Should such a recipe even be here? Living in the Ice Age is my food blog - the things I eat and the things I enjoy.
Mutter Paneer is a North Indian favourite - simply, curd cheese and peas in a spicy sauce.
Mutter Paneer is also one of my favourite curries.
I expect the first raised eyebrow and furrowed brow will be over the peas. Yes, peas are legumes, but I would encourage you to read Mark Sissons' article on green beans and peas: Are Peas and Green Beans Healthy?
These peas are from the vine, hand podded and about as fresh as you can get. From Mark's article, I note that cooking dramatically reduces the phytate and despite his lack of firm details around agglutinin, we know from n=1 that eating freshly picked peas is not an issue. That said, this is not a regular meal by any stretch.
Back to it ...
Peas, podded. Cheese, unpacked and cubed up. How much? 8oz of cheese and a cup of peas will do admirably.
Cheese? Not paleo, no. Primal, yes, with strings attached ... and those strings are raw, fatty and fermented. Hands up! I bought this cheese and it's pasteurised, set with lemon juice.
Paneer can be procured from most supermarkets in the UK now - it's simply cured curd cheese. Being North Indian and a firm favourite amongst vegetarian Sikhs, the cheese is cured with lemon juice rather than rennet ... which comes from cows.
You can make it yourself by warming up milk, curing with lemon juice which will separate the milk into cottage cheese curds, strain the whey from the curds and then press the curds overnight. Or, buy a block.
The peas should be put on to cook through, which for fresh peas, I prefer a light simmer for a longer time than boiling for a short time.
Set them simmering and let's make the sauce.

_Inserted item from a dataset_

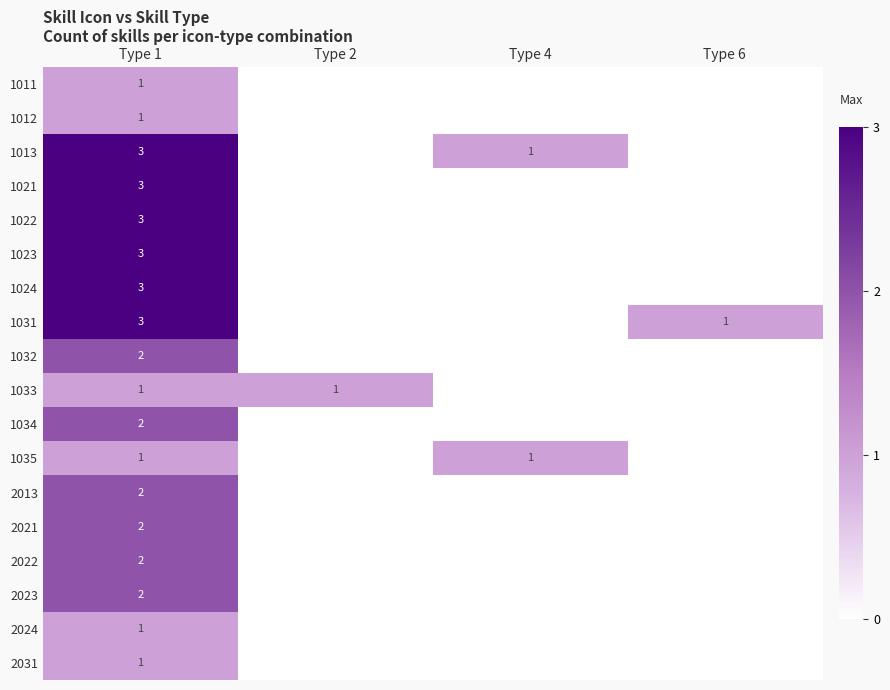

True or false: 1021 has a value of 1 at Type 1.

False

For the portion we're cooking (8oz of cheese and a cup of peas, for two) shred a small onion and sauté gently in a frying pan with ghee or butter for about 15 minutes during which time, the onions will soften and caramelise. Sprinkle over your spice blend: turmeric, cumin, coriander, fenugreek and asafoetida; a teaspoon of the first three, half a teaspoon of the last two. Black pepper and sea salt, too. Cloves are used quite a lot in North Indian cooking - add in two or three at this stage.
We're going to blend the sauce, so scrape the onions into your blending container. I use a hand blender and a Pyrex pouring jar.
Next, tomato. You want one or two plum tomatoes, peeled, which you do by drawing an X into the bottom of each and immersing in boiling water for about 60 seconds ... that pan of peas you've got will do fine. Retrieve the tomatoes and the skin should peel off easily.
Dice and add to your blending container along with three or four cloves of garlic ... and blend.
In your frying pan, add a little more ghee (or butter) and fry off the cheese cubes. Gently, so as not to colour them up - I prefer the white to shine through, but some do prefer the cheese firmer and coloured up. Your choice, but I would advise the former.
Pour the sauce over and warm through.
Drain the peas and toss into the cheese and sauce along with your preferred amount of fresh green chillies.
Add some fresh coriander, reserving a few leaves as garnish.
Serve out, fresh leaves for garnish and a couple of cubes of butter to make the dish especially creamy.
Sufficient for two ... or one portion for a hungry Yorkshireman. Grab your diggers and pile in!